Das ist immer noch viel Geld.
Ja, aber bedenken Sie: Wenn man heute auf den Mount Everest rauf will, zahlt man 65.000 Dollar und mehr. Und trotzdem machen das über 100 Leute im Jahr.
Schauen wir weiter nach vorn: Wird ein Flug ins All im Jahr 2050 so selbstverständlich sein wie heute ein Linienflug?
Das ist schwer zu sagen. Denn vielleicht hat bis dahin auf der Erde schon ein sozio-ökonomischer Paradigmenwechsel stattgefunden. So ist etwa vorstellbar, dass es dann eine ganz andere Gesellschaft gibt, wo größtenteils Roboter die Arbeit machen, und der Mensch kontrolliert nur und ist ansonsten künstlerisch oder im Dienstleistungssektor tätig. Wir werden permanent vernetzt sein, die Autos werden wir kaum wiedererkennen, wahrscheinlich gibt es dann auch schon Fusionsenergie, kurz: langfristige Prognosen zum Weltraumtourismus sind schwierig, weil die Welt vielleicht schon bald ganz anders ausschaut.

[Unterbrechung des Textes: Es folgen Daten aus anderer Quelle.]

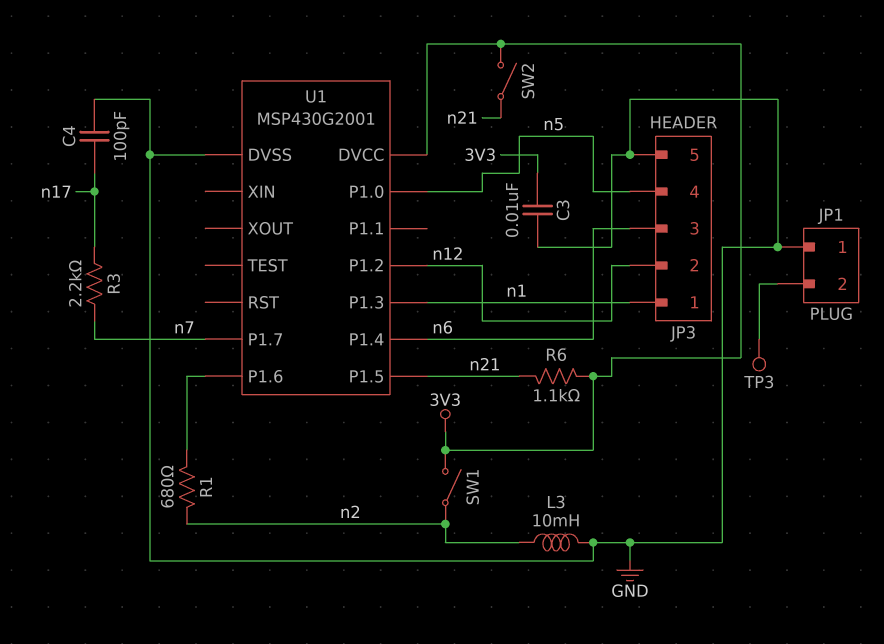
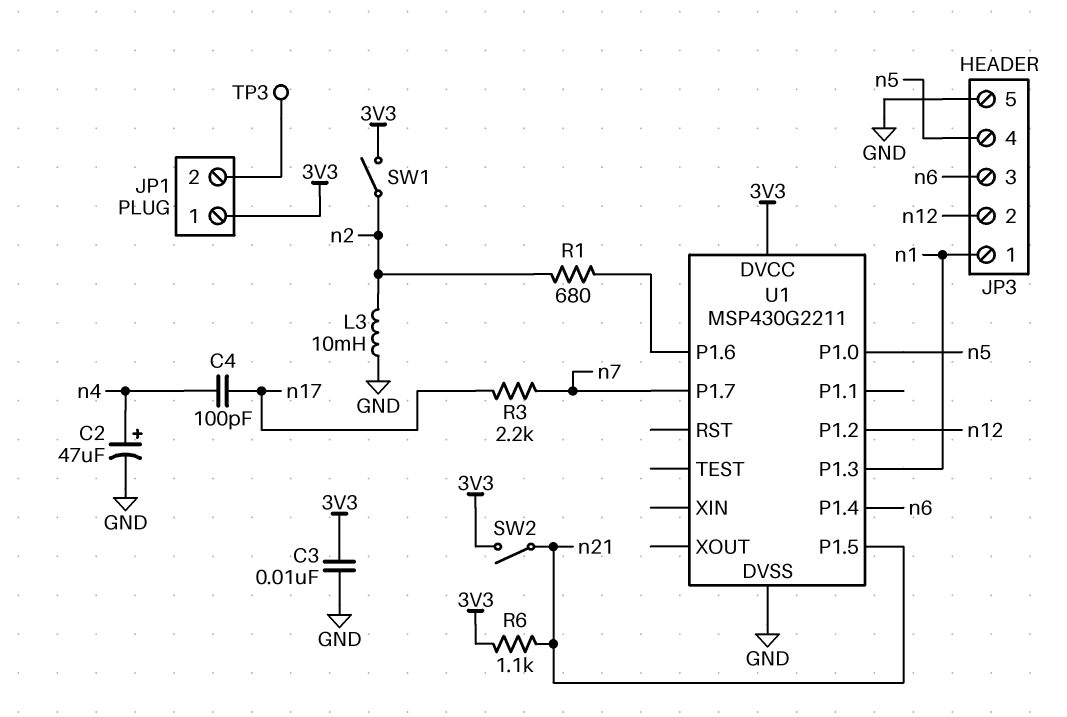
C2: none -> 47uF (plus n4, minus GND)
C4: 100pF (GND, n17) -> 100pF (n4, n17)
JP1 pin 1: GND -> 3V3
U1: MSP430G2001 -> MSP430G2211

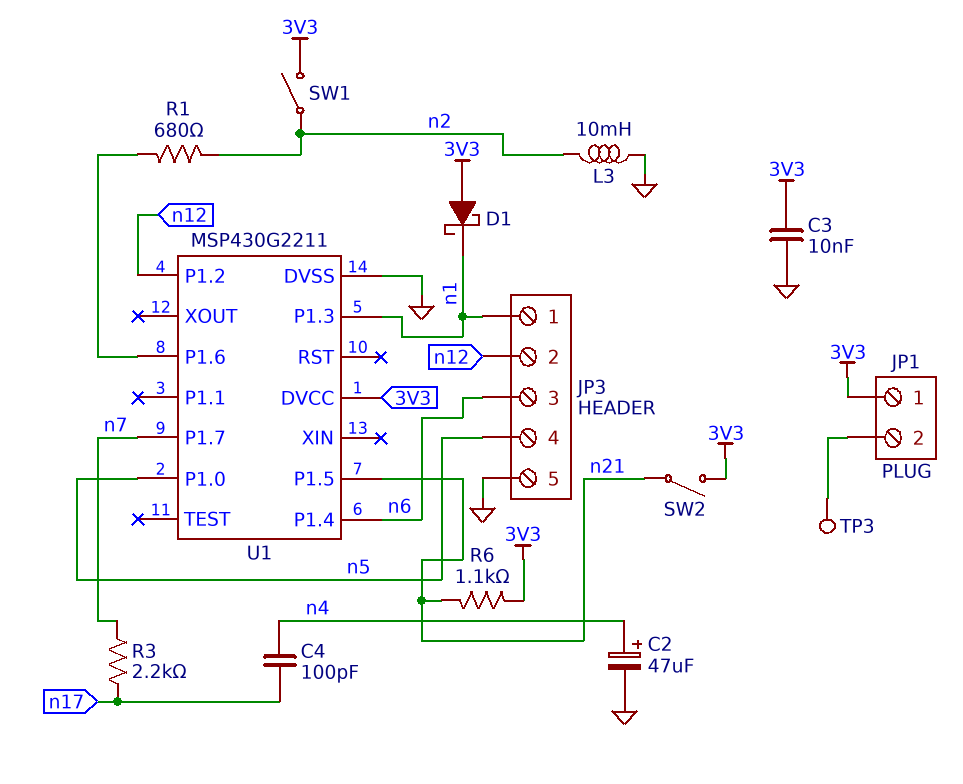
D1: none -> schottky (A 3V3, K n1)

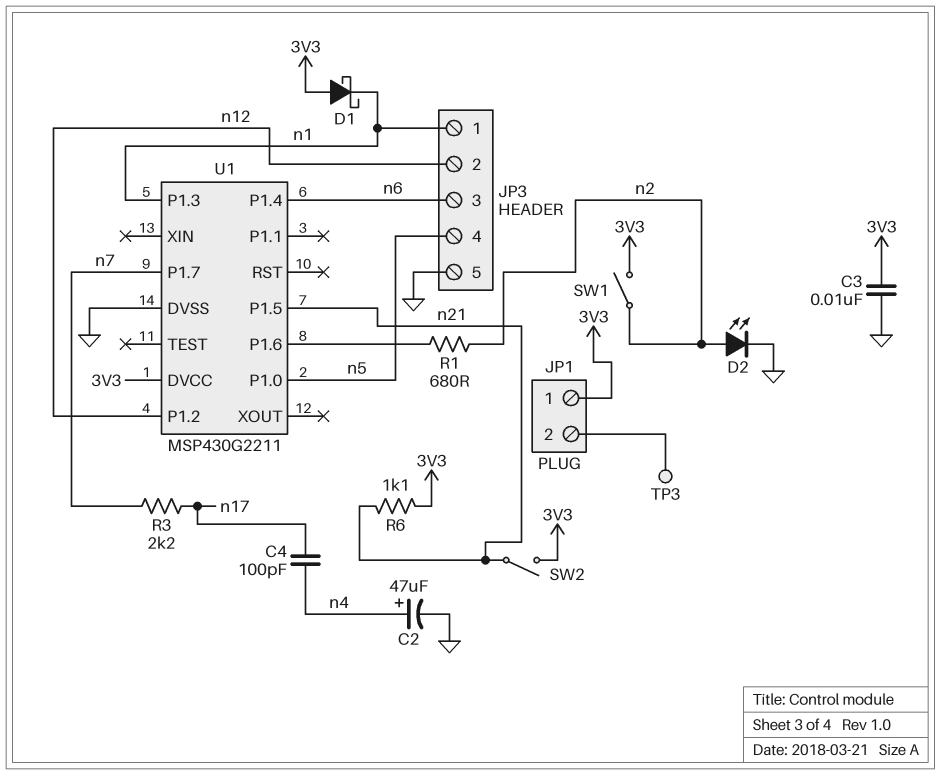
D2: none -> LED (A n2, K GND)
L3: 10mH (GND, n2) -> none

Dennoch: Wie sieht Ihre persönliche Zukunftsvision aus?
Es wird weiterhin nationale Raumfahrtagenturen geben, die Wissenschaft und Forschung betreiben. Diese werden in den nächsten Jahren zum Mond zurückkehren, von da weiter zum Mars. In spätestens 30 Jahren werden wir wahrscheinlich dort sein. Parallel dazu kommt der Weltraumtourismus, beschäftigt sich aber zunächst mit Suborbitalflügen. Und wenn das funktioniert, dann werden bald die nächsten Aktionen kommen. Die Raumfahrtagenturen bereiten dafür den Weg, und der Tourismus wird ihm folgen. Wenn erst einmal eine wissenschaftliche Raumstation auf dem Mond steht, könnte man auch an ein Hotel dort denken. Das kann sich gegenseitig befruchten und unterstützen. Mehrere Privatfirmen werden um den Markt konkurrieren und sich gegenseitig immer weiter nach vorn treiben, und irgendwann haben wir dann die Welt, wie sie sich Science-Fiction-Autoren erträumt haben.

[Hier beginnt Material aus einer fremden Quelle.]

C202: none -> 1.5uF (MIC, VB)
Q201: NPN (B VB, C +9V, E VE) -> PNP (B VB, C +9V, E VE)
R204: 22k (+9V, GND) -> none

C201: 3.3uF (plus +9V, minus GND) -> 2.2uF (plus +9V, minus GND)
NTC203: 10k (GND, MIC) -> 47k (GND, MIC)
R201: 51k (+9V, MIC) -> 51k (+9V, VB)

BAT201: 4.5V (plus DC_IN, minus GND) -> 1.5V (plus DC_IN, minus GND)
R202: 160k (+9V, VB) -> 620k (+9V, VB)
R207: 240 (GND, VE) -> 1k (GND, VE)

Können wir für die geistige Entwicklung der Menschheit Fortschritte erwarten, wenn immer mehr Menschen die Zerbrechlichkeit der Erde vom Weltraum aus sehen?
Da bin ich mir sicher. Schon die Bilder, die die Apollo-Astronauten vom Mond aus gemacht haben, haben sich sehr stark in das kollektive Gedächtnis eingebrannt: Die blaue Erdkugel vor dem Hintergrund des endlosen schwarzen Weltalls. Die Verletzlichkeit des Globus ist uns seither viel bewusster geworden. Früher hat man das nicht so wahrgenommen, weil es noch niemand gesehen hatte.

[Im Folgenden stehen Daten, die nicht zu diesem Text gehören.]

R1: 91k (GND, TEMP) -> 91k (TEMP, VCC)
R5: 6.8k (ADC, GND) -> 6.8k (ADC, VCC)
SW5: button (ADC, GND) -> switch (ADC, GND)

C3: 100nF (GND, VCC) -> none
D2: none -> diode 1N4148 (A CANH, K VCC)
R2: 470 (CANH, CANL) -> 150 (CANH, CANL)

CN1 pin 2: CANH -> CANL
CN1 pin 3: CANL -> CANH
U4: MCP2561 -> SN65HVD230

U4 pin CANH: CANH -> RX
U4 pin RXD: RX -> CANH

Sehen Sie die Gefahr, dass die Reichen eines Tages von der Erde flüchten könnten, wenn es hier zu ungemütlich wird?
Erstens hoffe ich, dass die Menschheit nicht so dumm ist, die Erde zu vernichten, Stichwort: globaler Klimawandel. Dass wir deswegen auswandern müssen, glaube ich nicht unbedingt. Aber wir werden über kurz oder lang sicher zum Vergnügen ins Weltall fliegen. Studien prognostizieren einen Markt von 13.000 Passagieren im Jahr 2020, erwartet wird ein Umsatz von 676 Millionen Dollar - wenn nur körperlich geeignete Personen bis 65 Jahre fliegen. Aber dabei wird es nicht bleiben: Richard Branson hat schon angekündigt, seinen 91-jährigen Vater mitnehmen zu wollen.
Würden Sie selbst gern ins All starten?
Da ich begeisterter Kunstflieger bin, würde ich am liebsten als (Co-)Pilot mitfliegen - leider fehlt mir momentan noch das nötige Kleingeld.
Das Gespräch führte Jens Müller-Bauseneik
Norbert Frischauf ist Berater der ESA und Geschäftsführer der Firma Qasar in Wien, die ein Patent auf einen neuartigen Plasma-Antrieb für Satelliten besitzt.